Nigeria has accused Twitter of helping spread “fake news”
At the time, the Nigerian government said the removal of the tweet was “disappointing,” but that other reasons factored into the decision to ban Twitter, including its spread of “misinformation and fake news.” Many nations, including the UK, Canada, the US, and EU members condemned the ban. Twitter has previously played an important role in civil movements in Nigeria, including helping to mobilize the EndSARS protests against police violence. It’s not clear whether Twitter’s return is then predicated on tighter government control.
In a statement issued by Nigeria’s technology agency, the National Information Technology Development Agency (NITDA), the approval to lift the ban was given by President Buhari.
“The Federal Government of Nigeria (FGN) directs me to inform the public that President Muhammadu Buhari, GCFR, has approved the lifting of the suspension of Twitter operation in Nigeria effective from 12 am tonight, 13th January 2022,” said the statement, as reported by TechCrunch.

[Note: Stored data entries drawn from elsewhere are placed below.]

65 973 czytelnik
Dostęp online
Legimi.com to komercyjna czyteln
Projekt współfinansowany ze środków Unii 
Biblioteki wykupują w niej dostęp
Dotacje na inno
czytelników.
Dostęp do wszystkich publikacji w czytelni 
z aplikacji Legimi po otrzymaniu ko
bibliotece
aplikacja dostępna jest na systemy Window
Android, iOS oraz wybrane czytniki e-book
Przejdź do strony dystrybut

The statement says Twitter will create “a legal entity in Nigeria during the first quarter of 2022,” and that the company has “agreed to comply with applicable tax obligations on its operations under Nigerian law.” Twitter will also “enroll Nigeria in its Partner Support and Law Enforcement Portals,” which gives police tools to request and retain data on users.
According to the statement: “Twitter has agreed to act with a respectful acknowledgement of Nigerian laws and the national culture and history on which such legislation has been built and work with the FGN and the broader industry to develop Code of Conduct in line with global best practices, applicable in almost all developed countries.”